Washington Central Unified Union School District runs high school class focused on student activism

Incidents


Parents Defending Education has received documents via public records request detailing the curriculum for a class at a high school in Vermont’s Washington Central Unified Union School District created to encourage student activism. The class, called “Changemakers: Building a Brighter World” explores “equity and climate action” through a student “project based learning focus.” Course outcomes include “understand[ing] key concepts of justice and injustice, historical systems of oppression, and how these systems and ideologies intersect with their identities and the impact within their local and global communities” and “identify[ing] and learn[ing] tools and strategies to make change happen…and collectively become change agents.”

The course is currently offered as an elective at U32 High School for 9th through 12th grade students.

Lesson plans for the first week of the 2022-2023 implementation of the course note visiting “student action sites,” which include “non-gendered bathrooms,” “condoms & dental dams,” “Progress Pride flag,” and “BLM flag.”

The first week of classes also asks students to create an “identity collage” based on a “social identity profile.” Suggestions for identities to list on the chart include sexual, gender, and class identifiers such as “pan-attractional,” “post-gender,” and “ruling class.”

One class activity listed in the lesson plan for the 2021-2022 iteration of the course has students watch a Ted Talk entitled “We the People,” which claims that the US was founded on “a systemically racist principle that Indigenous people are not fully human.” The video goes on to claim that the Declaration of Independence and the Constitution are “systemically white supremacist and sexist document[s].”

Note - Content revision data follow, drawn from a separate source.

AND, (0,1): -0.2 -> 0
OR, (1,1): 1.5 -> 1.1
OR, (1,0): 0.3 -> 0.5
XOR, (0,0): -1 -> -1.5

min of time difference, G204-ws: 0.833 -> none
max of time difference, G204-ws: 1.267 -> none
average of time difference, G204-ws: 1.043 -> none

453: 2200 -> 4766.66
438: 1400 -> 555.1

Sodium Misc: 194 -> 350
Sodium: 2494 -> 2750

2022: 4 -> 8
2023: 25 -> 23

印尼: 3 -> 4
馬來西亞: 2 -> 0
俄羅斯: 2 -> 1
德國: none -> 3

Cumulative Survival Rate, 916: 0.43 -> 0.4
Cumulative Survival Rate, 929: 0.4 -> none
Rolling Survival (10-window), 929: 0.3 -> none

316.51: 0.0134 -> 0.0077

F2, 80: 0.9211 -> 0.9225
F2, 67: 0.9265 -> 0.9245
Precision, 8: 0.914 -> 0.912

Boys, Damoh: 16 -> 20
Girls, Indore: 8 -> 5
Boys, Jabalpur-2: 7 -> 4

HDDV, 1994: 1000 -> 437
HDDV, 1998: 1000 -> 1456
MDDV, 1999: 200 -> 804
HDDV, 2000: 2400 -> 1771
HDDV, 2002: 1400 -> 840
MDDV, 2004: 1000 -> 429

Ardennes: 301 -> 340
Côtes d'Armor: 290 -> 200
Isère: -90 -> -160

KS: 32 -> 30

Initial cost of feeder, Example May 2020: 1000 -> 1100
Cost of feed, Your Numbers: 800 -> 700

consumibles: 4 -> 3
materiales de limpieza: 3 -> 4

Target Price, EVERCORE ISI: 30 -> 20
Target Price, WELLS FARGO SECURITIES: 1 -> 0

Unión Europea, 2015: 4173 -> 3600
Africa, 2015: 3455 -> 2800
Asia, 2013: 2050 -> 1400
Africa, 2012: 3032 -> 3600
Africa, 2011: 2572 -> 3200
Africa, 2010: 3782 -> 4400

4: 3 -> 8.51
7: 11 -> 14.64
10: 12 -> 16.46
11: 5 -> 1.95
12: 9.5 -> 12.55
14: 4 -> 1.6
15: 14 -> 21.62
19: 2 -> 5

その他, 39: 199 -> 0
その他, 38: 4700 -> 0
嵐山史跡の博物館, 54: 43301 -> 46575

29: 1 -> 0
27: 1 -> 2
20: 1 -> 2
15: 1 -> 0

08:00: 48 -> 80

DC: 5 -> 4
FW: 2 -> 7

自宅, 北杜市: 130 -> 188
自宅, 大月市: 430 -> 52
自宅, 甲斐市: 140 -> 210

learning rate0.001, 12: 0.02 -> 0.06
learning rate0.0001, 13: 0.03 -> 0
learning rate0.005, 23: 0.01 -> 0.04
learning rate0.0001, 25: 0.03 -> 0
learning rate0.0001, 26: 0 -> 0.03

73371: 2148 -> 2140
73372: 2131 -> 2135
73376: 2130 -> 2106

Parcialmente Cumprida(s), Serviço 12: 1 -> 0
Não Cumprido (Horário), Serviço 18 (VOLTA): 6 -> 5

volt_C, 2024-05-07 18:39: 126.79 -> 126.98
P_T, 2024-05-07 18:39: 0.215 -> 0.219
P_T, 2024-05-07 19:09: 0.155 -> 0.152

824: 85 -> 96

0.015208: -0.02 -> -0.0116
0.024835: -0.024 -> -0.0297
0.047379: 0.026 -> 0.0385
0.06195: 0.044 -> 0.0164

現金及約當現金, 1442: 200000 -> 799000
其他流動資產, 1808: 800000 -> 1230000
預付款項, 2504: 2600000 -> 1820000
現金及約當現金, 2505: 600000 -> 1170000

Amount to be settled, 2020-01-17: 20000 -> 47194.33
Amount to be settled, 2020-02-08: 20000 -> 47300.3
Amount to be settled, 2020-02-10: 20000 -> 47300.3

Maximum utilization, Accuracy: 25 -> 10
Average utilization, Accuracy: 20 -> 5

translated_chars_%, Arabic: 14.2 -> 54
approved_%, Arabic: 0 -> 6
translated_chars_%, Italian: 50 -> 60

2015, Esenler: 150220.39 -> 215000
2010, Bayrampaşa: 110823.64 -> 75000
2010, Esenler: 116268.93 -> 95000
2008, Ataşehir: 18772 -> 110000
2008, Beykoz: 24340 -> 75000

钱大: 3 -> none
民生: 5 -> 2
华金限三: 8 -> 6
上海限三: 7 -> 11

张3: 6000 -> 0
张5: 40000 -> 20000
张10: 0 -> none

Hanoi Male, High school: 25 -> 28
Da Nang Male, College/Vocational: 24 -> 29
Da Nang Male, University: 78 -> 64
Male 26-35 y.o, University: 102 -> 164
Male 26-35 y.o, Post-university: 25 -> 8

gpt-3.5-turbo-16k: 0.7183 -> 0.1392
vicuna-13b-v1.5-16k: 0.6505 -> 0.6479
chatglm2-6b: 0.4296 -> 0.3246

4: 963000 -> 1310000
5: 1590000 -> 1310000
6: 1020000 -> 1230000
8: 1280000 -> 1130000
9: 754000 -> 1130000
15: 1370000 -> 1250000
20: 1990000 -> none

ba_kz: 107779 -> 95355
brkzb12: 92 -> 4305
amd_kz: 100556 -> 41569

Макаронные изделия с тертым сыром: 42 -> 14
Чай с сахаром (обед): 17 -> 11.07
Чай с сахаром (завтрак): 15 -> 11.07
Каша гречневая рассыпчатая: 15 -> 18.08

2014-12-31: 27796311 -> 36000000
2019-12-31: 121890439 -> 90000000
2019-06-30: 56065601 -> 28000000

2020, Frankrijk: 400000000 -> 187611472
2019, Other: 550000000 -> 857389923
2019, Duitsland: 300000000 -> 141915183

The 2021-2022 lesson plan also includes a resource for teachers for encouraging student activism. The “ADL 10 Ways Youth Can Engage in Activism” resource suggests that teachers encourage and help students to push for legislation, host protests, and run social media campaigns, among other “ideas for bringing social activism into the classroom.”

One assignment for the course requires students to write their own land acknowledgements and present them to the class. The teachers of the course also provide students with a list of recommended podcasts focusing on political activism, social justice, and queer sexuality.